Write out the full listing exactly as it appears below.

Data section>
+ + + + + + +
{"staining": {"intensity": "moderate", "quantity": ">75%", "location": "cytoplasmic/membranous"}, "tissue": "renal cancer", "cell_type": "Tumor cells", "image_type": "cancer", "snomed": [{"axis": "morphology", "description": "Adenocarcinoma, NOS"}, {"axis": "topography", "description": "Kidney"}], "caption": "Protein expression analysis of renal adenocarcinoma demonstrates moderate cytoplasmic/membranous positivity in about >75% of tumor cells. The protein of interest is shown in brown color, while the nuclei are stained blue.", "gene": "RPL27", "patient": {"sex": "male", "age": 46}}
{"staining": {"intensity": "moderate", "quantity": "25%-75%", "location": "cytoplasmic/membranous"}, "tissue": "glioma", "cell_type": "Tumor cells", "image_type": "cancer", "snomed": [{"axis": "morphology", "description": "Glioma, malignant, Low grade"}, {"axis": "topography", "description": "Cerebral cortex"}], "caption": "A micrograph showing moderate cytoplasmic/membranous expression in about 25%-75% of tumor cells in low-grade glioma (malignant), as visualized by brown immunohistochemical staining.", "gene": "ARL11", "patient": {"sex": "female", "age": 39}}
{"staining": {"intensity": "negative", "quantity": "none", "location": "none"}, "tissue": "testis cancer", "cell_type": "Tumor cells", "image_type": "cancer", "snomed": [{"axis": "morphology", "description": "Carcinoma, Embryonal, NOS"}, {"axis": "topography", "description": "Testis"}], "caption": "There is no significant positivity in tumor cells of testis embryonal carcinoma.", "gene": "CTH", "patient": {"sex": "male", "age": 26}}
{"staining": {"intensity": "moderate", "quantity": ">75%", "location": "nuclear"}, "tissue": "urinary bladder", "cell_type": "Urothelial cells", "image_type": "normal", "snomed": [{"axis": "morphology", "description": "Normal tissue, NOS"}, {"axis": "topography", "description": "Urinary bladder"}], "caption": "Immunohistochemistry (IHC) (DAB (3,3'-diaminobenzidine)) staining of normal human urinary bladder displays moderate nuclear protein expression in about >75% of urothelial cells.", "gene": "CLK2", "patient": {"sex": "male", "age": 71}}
+ + + + + + +
Solution to this task>
{"staining": {"intensity": "moderate", "quantity": ">75%", "location": "cytoplasmic/membranous"}, "tissue": "renal cancer", "cell_type": "Tumor cells", "image_type": "cancer", "snomed": [{"axis": "morphology", "description": "Adenocarcinoma, NOS"}, {"axis": "topography", "description": "Kidney"}], "caption": "Protein expression analysis of renal adenocarcinoma demonstrates moderate cytoplasmic/membranous positivity in about >75% of tumor cells. The protein of interest is shown in brown color, while the nuclei are stained blue.", "gene": "RPL27", "patient": {"sex": "male", "age": 46}}
{"staining": {"intensity": "moderate", "quantity": "25%-75%", "location": "cytoplasmic/membranous"}, "tissue": "glioma", "cell_type": "Tumor cells", "image_type": "cancer", "snomed": [{"axis": "morphology", "description": "Glioma, malignant, Low grade"}, {"axis": "topography", "description": "Cerebral cortex"}], "caption": "A micrograph showing moderate cytoplasmic/membranous expression in about 25%-75% of tumor cells in low-grade glioma (malignant), as visualized by brown immunohistochemical staining.", "gene": "ARL11", "patient": {"sex": "female", "age": 39}}
{"staining": {"intensity": "negative", "quantity": "none", "location": "none"}, "tissue": "testis cancer", "cell_type": "Tumor cells", "image_type": "cancer", "snomed": [{"axis": "morphology", "description": "Carcinoma, Embryonal, NOS"}, {"axis": "topography", "description": "Testis"}], "caption": "There is no significant positivity in tumor cells of testis embryonal carcinoma.", "gene": "CTH", "patient": {"sex": "male", "age": 26}}
{"staining": {"intensity": "moderate", "quantity": ">75%", "location": "nuclear"}, "tissue": "urinary bladder", "cell_type": "Urothelial cells", "image_type": "normal", "snomed": [{"axis": "morphology", "description": "Normal tissue, NOS"}, {"axis": "topography", "description": "Urinary bladder"}], "caption": "Immunohistochemistry (IHC) (DAB (3,3'-diaminobenzidine)) staining of normal human urinary bladder displays moderate nuclear protein expression in about >75% of urothelial cells.", "gene": "CLK2", "patient": {"sex": "male", "age": 71}}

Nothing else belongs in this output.